Armin Senser
In Erinnerung: meine Großmutter
In Erinnerung: meine Großmutter
Jeder hat seinen Knacks und du hattest deine. Soweit
ich mich erinnere, war dein Haar nicht weiß
für den Siebenjährigen aus der Schweiz,
sondern Blickfang und über jede Scheinheiligkeit
erhaben. Aber auch solche Fakten
bröckeln. Und Haare spalten sich. Zudem ist Achtung
oft Eigengewächs. Vor allem in diesen abstrakten
Jahren permanenter Vergangenheitsbewältigung.
Ansonsten war es Sommer. Davor
wuchsen die Kinder im Krieg auf,
den sie mit sich schleppten wie die Handarbeiten
des Führers aus anderen Zeiten.
Danach gab dir dein Sohn ein Zuhaus.
Soweit ich mich erinnere, trugst du einen Nerz,
eine Stola und Kalbslederhandschuhe.
Morgens putztest du die einzige lokale Telephonzelle.
Und nachts ließ dein Schnarchen, das sich ausspricht,
niemanden in Ruhe, vor allem nicht deine Seele.
Es war Sommer, soweit ich mich erinnere. 70 vielleicht
oder später. Du warst auf irgendeine Kirche geeicht,
während ich einem Strauch zuviel von seinem Geäst abschnitt.

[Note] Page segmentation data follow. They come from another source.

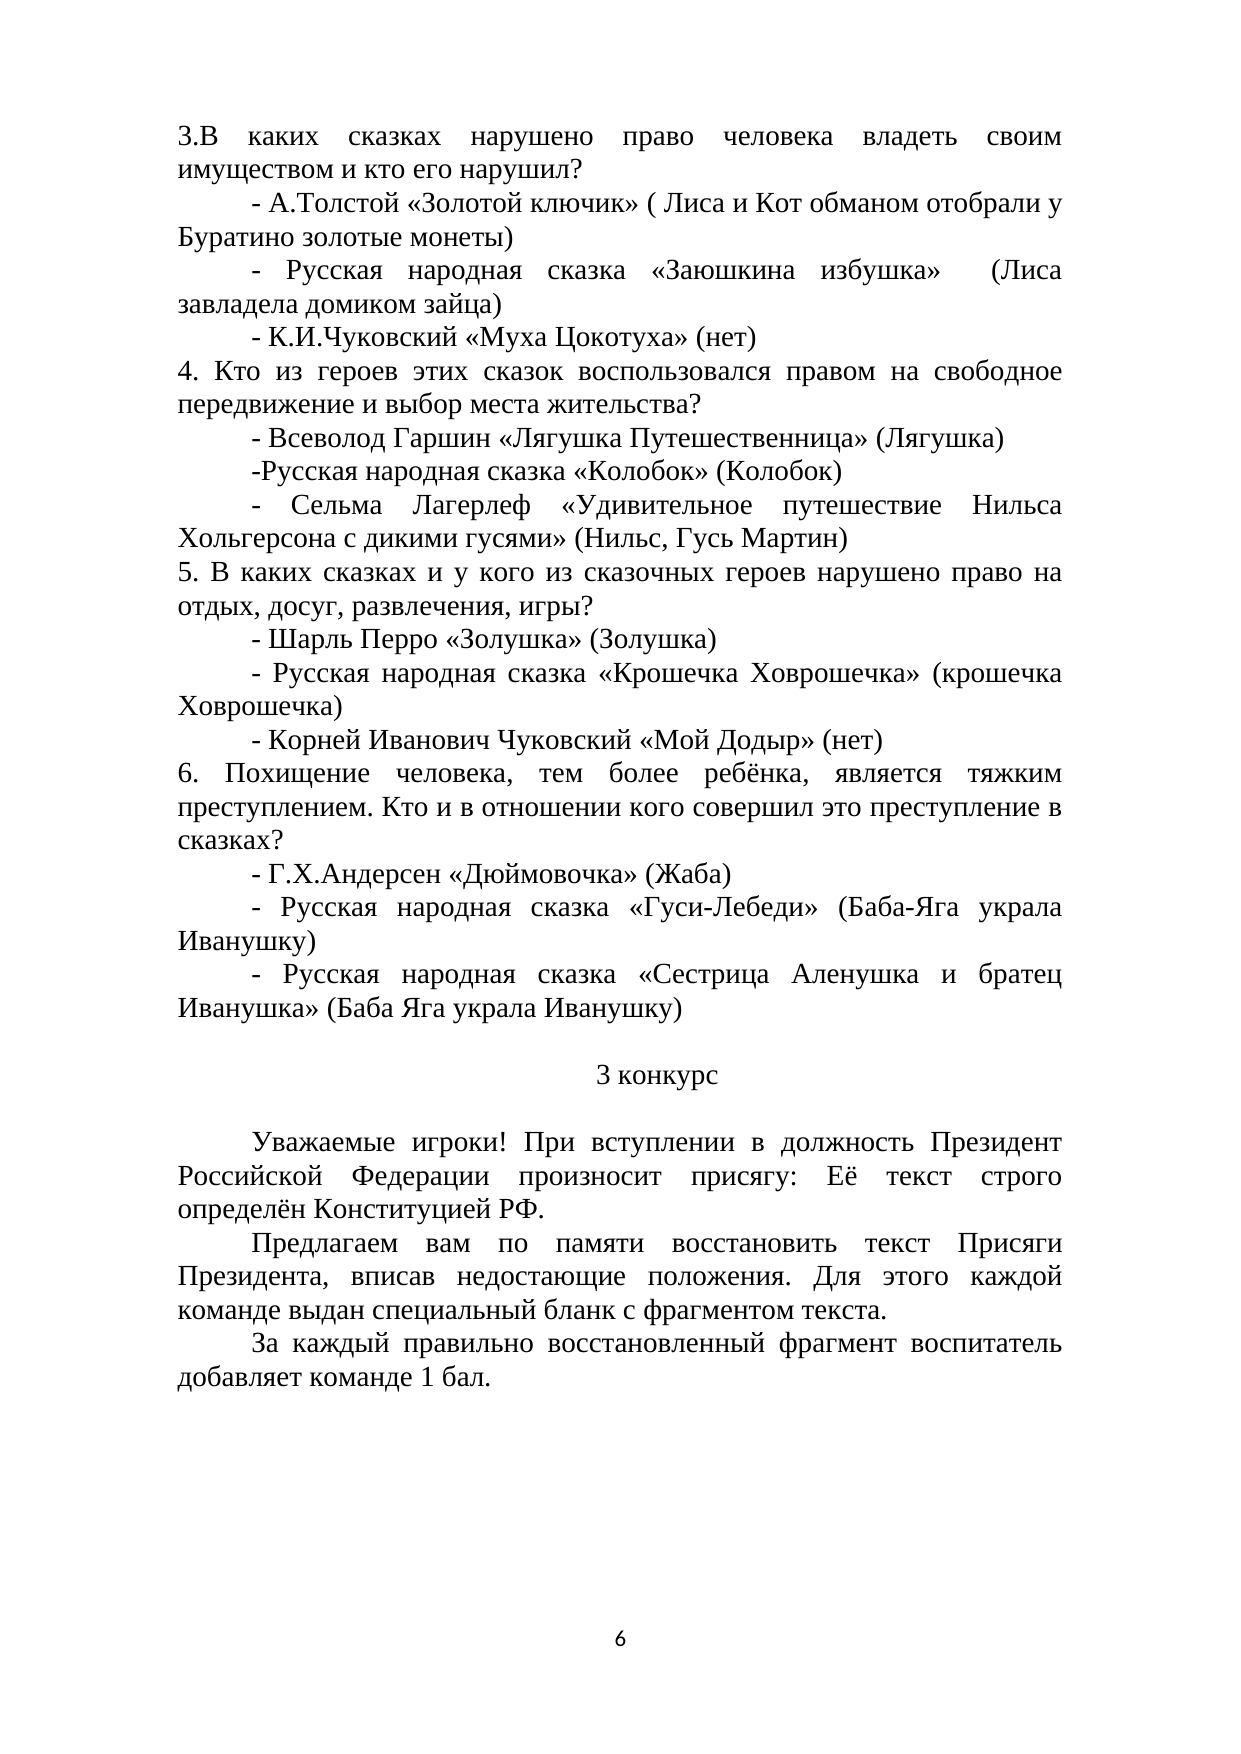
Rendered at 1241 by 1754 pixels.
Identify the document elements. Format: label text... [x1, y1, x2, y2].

text Предлагаем вам по памяти восстановить текст Присяги Президента, вписав недостающие положения. Для этого каждой команде выдан специальный бланк с фрагментом текста. [177, 1225, 1063, 1326]
text - Сельма Лагерлеф «Удивительное путешествие Нильса Хольгерсона с дикими гусями» (Нильс, Гусь Мартин) [177, 487, 1063, 554]
text 6. Похищение человека, тем более ребёнка, является тяжким преступлением. Кто и в отношении кого совершил это преступление в сказках? [177, 755, 1063, 856]
text 3.В каких сказках нарушено право человека владеть своим имуществом и кто его нарушил? [177, 118, 1063, 185]
text - Шарль Перро «Золушка» (Золушка) [177, 621, 1063, 655]
text - Русская народная сказка «Сестрица Аленушка и братец Иванушка» (Баба Яга украла Иванушку) [177, 957, 1063, 1024]
text - Всеволод Гаршин «Лягушка Путешественница» (Лягушка) [177, 420, 1063, 453]
text - Русская народная сказка «Крошечка Ховрошечка» (крошечка Ховрошечка) [177, 655, 1063, 722]
text - А.Толстой «Золотой ключик» ( Лиса и Кот обманом отобрали у Буратино золотые монеты) [177, 185, 1063, 252]
text 4. Кто из героев этих сказок воспользовался правом на свободное передвижение и выбор места жительства? [177, 353, 1063, 420]
text За каждый правильно восстановленный фрагмент воспитатель добавляет команде 1 бал. [177, 1326, 1063, 1393]
text - Русская народная сказка «Гуси-Лебеди» (Баба-Яга украла Иванушку) [177, 889, 1063, 957]
text Уважаемые игроки! При вступлении в должность Президент Российской Федерации произносит присягу: Её текст строго определён Конституцией РФ. [177, 1124, 1063, 1225]
text - К.И.Чуковский «Муха Цокотуха» (нет) [177, 319, 1063, 353]
text -Русская народная сказка «Колобок» (Колобок) [177, 453, 1063, 487]
text - Корней Иванович Чуковский «Мой Додыр» (нет) [177, 722, 1063, 755]
text - Г.Х.Андерсен «Дюймовочка» (Жаба) [177, 856, 1063, 889]
text - Русская народная сказка «Заюшкина избушка» (Лиса завладела домиком зайца) [177, 252, 1063, 319]
text 3 конкурс [177, 1057, 1063, 1091]
text 5. В каких сказках и у кого из сказочных героев нарушено право на отдых, досуг, развлечения, игры? [177, 554, 1063, 621]
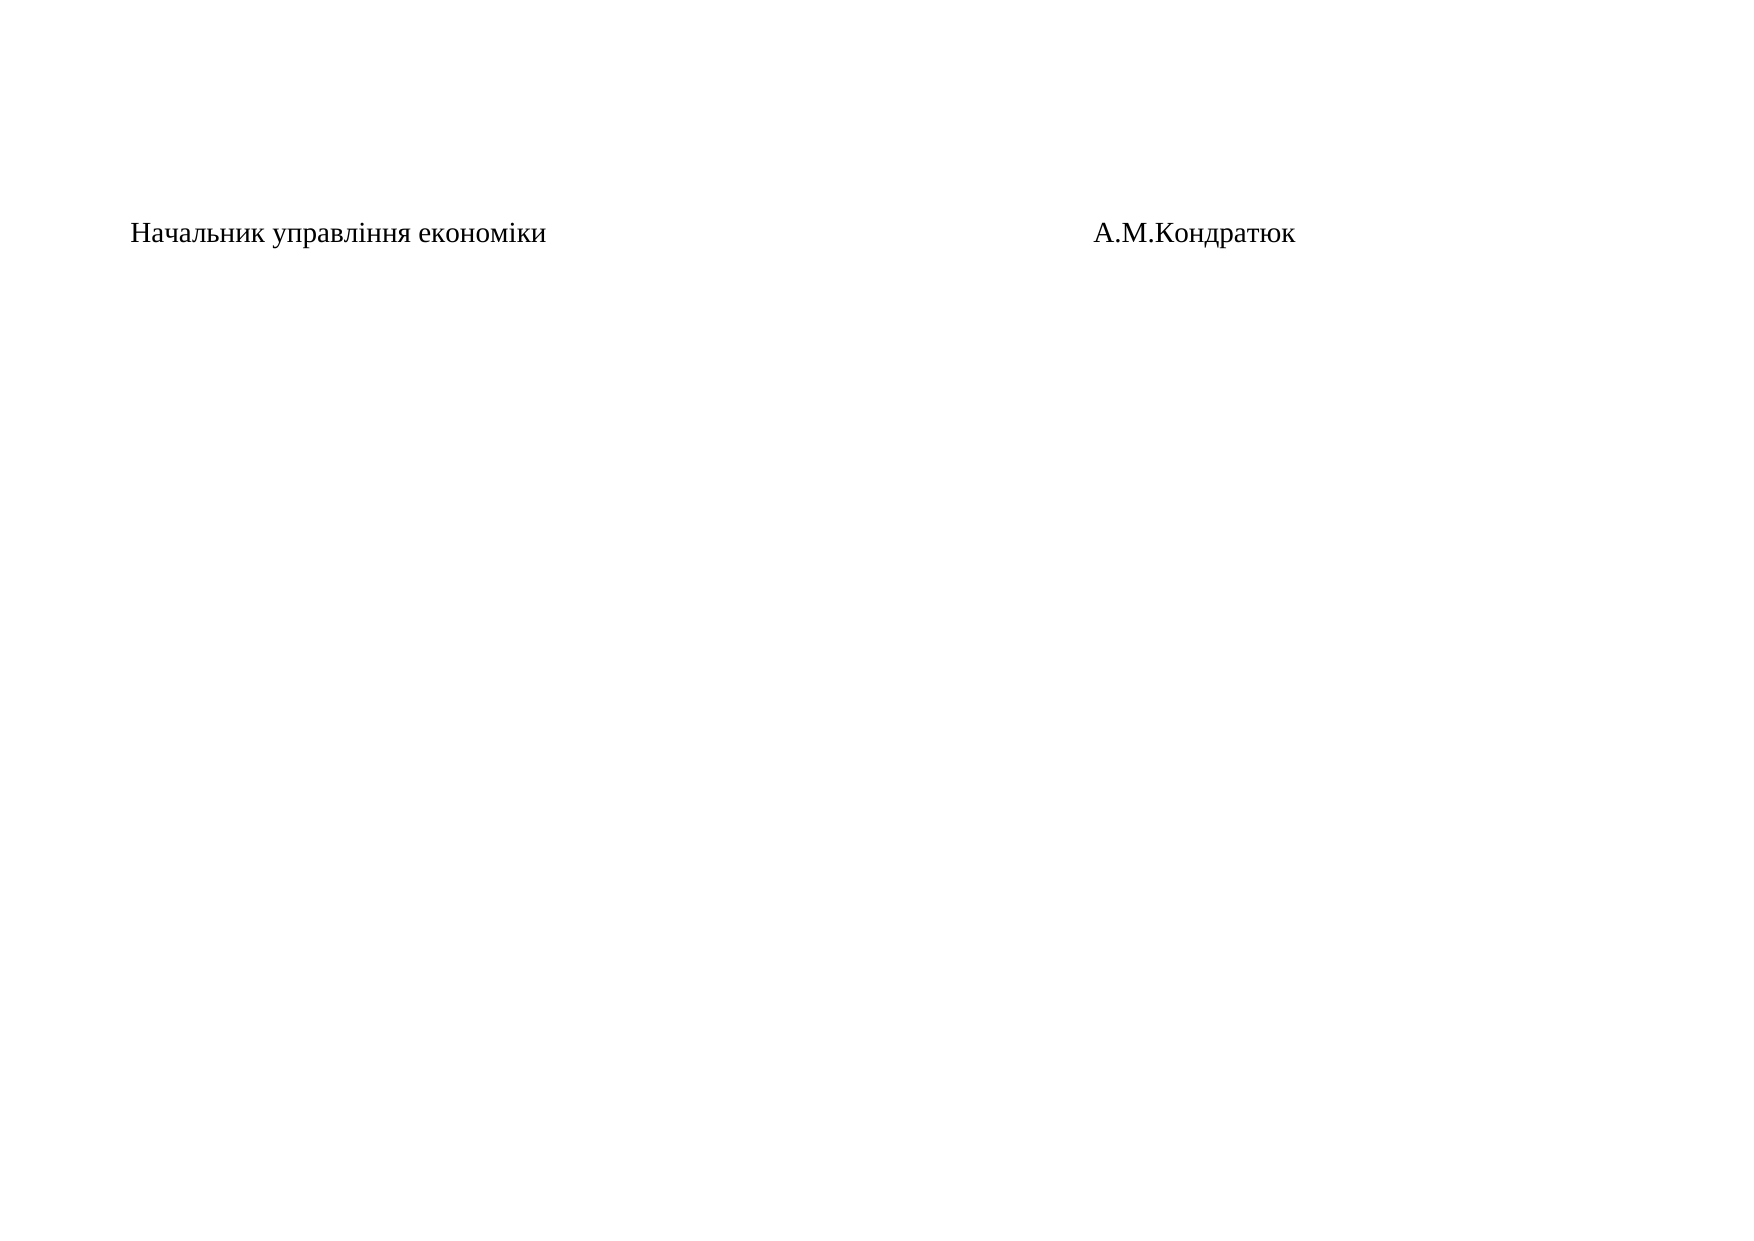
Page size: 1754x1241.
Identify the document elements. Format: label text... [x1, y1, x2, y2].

Das Leben beginnt tatsächlich so: mit
dem Blick auf ein eigenes Werk, auf eine Offenbarung, ein Erschrecken.
Womit ich mich bei dir für meinen Überlebenskampf eindecken
konnte. Für dich wurde er zur Anklage, auch als ich Konserven
für uns kaufte und sie wieder in den Laden
zurückbringen mußte. Ansonsten war dir nichts vorzuwerfen.
Nach meiner Abreise flogst du nach Acapulco zum Baden.